Leemos esto en Efesios 4:11-13: “Y Él mismo constituyó a unos, apóstoles; a otros, profetas; a otros, evangelistas; a otros, pastores y maestros, a fin de capacitar a los santos para la obra del ministerio, para la edificación del cuerpo de Cristo, hasta que todos lleguemos a la unidad de la fe y del conocimiento del Hijo de Dios, a un varón perfecto, a la medida de la estatura de la plenitud de Cristo”
¿Existe hoy en la tierra algún cuerpo de iglesia que alcance la medida de la estatura de Cristo? ¿Hay alguno cumpliendo este propósito básico de la iglesia de equipar a todo su pueblo en el ministerio? Puede que haya algunos, pero yo no conozco ninguno, y he viajado por gran parte del mundo. En todas partes donde he ido, he buscado y preguntado dónde podría encontrar una iglesia así y no la he encontrado. ¿Por qué? Toda iglesia debería estar haciendo esto, y toda verdadera iglesia pronto lo hará.
Sí encontré unas pocas congregaciones que tenían una visión para el modelo de iglesia de Efesios 4, y algunas de estas estaban progresando. Sin embargo, básicamente toda iglesia en el mundo es como un corral de ovejas al que el líder visita un par de veces por semana para arrojar suficiente alimento a las ovejas para mantenerlas vivas una semana más. Las mejores iglesias solo están equipando a unos pocos de su gente. ¿Cómo llegaremos alguna vez a ser el ejército poderoso que somos llamados a ser sin obedecer el mandato de Efesios 4?
¿Cómo se compara el cristiano promedio profesante de hoy en poder e impacto con un cristiano del primer siglo? Incluso los creyentes jóvenes en el Nuevo Testamento estaban llenos de Cristo, llenos de Su verdad, y daban testimonio de Él con tal poder e impacto que se decía que estaban poniendo el mundo al revés. ¿Cuándo fue la última vez que la iglesia en nuestro tiempo siquiera despertó un poco de curiosidad acerca de lo que estamos haciendo, mucho menos ser la ciudad asentada sobre un monte?
En verdad, la iglesia está dando aproximadamente tanto fruto como podríamos esperar con menos del 5% siquiera conociendo su propósito. Hay grandes cosas ocurriendo, incluso en los tiempos secos en los que ahora estamos, de modo que suficientes personas están viniendo a Cristo como para que el cristianismo siga creciendo más rápido que cualquier otra religión. Somos llamados a hacer y a ser mucho más que esto.

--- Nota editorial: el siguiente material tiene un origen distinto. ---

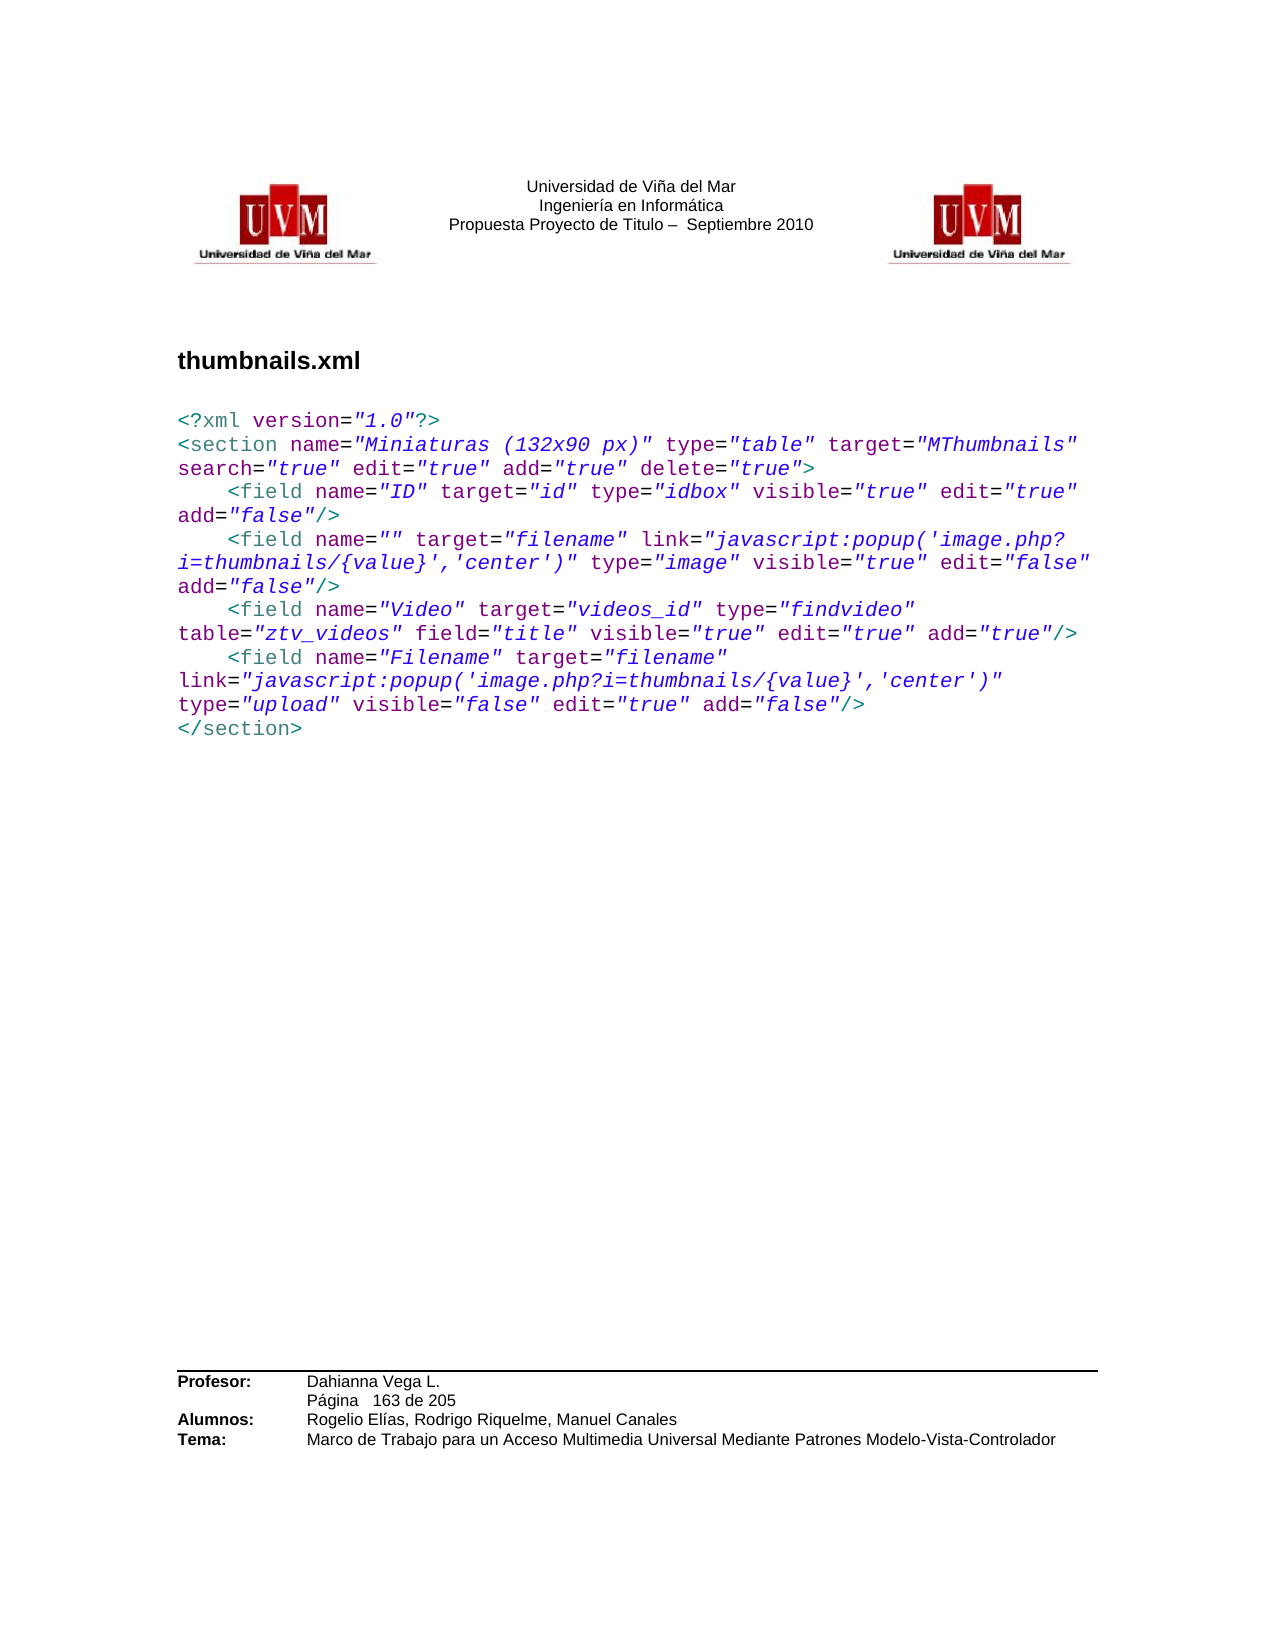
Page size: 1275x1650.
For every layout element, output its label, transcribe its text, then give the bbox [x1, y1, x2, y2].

text <?xml version="1.0"?> [177, 410, 1098, 434]
picture [177, 176, 390, 267]
text <field name="" target="filename" link="javascript:popup('image.php?i=thumbnails/{value}','center')" type="image" visible="true" edit="false" add="false"/> [177, 528, 1098, 599]
text </section> [177, 718, 1098, 741]
text <field name="Video" target="videos_id" type="findvideo" table="ztv_videos" field="title" visible="true" edit="true" add="true"/> [177, 599, 1098, 647]
text <section name="Miniaturas (132x90 px)" type="table" target="MThumbnails" search="true" edit="true" add="true" delete="true"> [177, 434, 1098, 481]
text <field name="ID" target="id" type="idbox" visible="true" edit="true" add="false"/> [177, 481, 1098, 528]
text <field name="Filename" target="filename" link="javascript:popup('image.php?i=thumbnails/{value}','center')" type="upload" visible="false" edit="true" add="false"/> [177, 647, 1098, 718]
picture [871, 176, 1084, 267]
text thumbnails.xml [177, 346, 1098, 375]
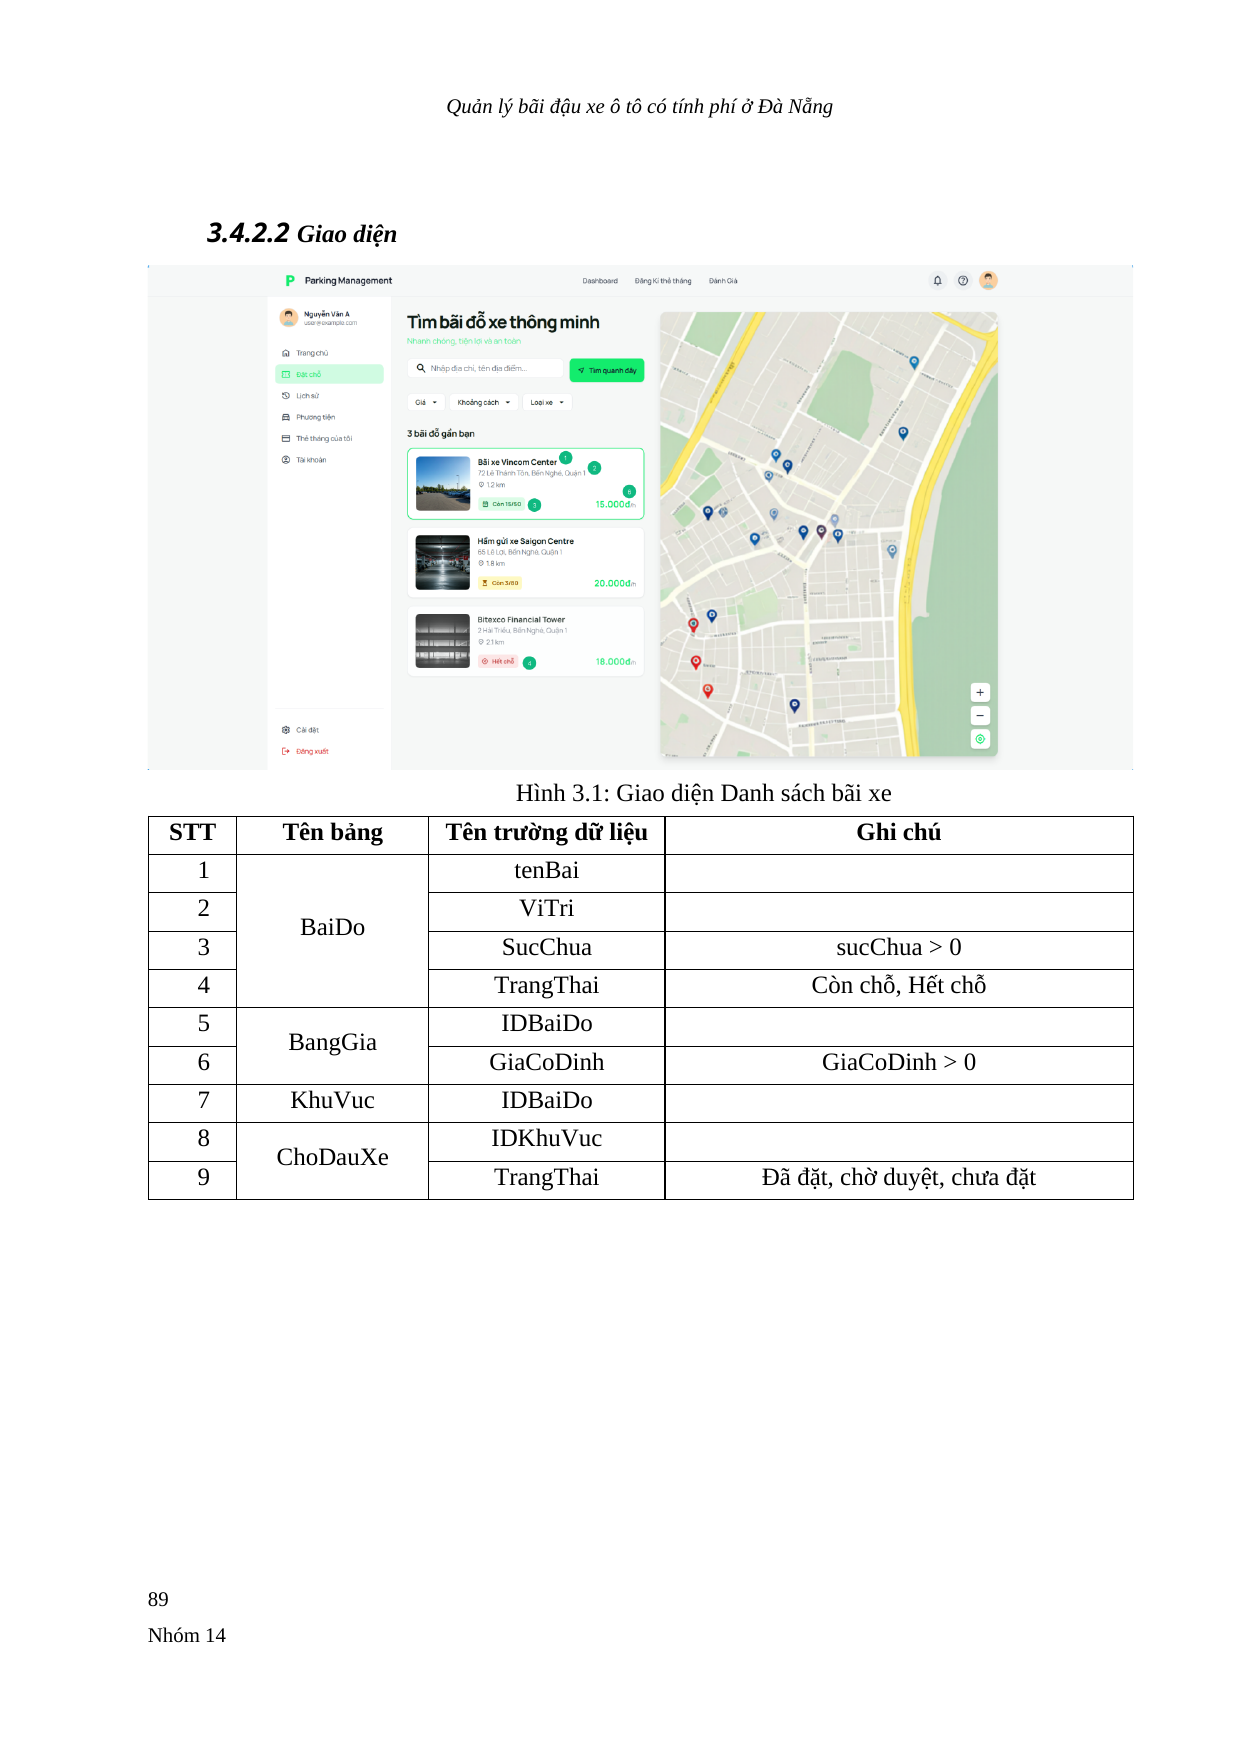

Todo cristiano es llamado a ser un ejemplo de la nueva creación que somos llamados a ser en Cristo.
Si en este bajo estado de funcionamiento estamos logrando esto, ¿qué estaríamos logrando si tan solo el 10% de Su cuerpo estuviera funcionando como Él pretendía? Nuestro llamado es estar 100% equipados y “funcionando adecuadamente”. ¿Qué lograríamos si desecháramos el modelo que los hombres idearon y buscáramos cumplir el modelo de iglesia de Efesios que equipa y libera a cada cristiano al ministerio? Parece probable que estaríamos cumpliendo la Gran Comisión de discipular a las naciones, y estaríamos haciendo un muy buen trabajo preparando el camino para el Señor y Su reino.
Esto va a hacerse. ¿Qué estamos esperando? Estamos esperando que solo unos pocos comiencen a rechazar cualquier cosa menor que aquello que alcanza la estatura bíblica de “iglesia”, equipando a todos los creyentes para su parte en la mayor aventura que jamás ha existido, y siendo las luces del mundo que somos llamados a ser. ¿Por qué no nosotros? ¿Por qué no ahora?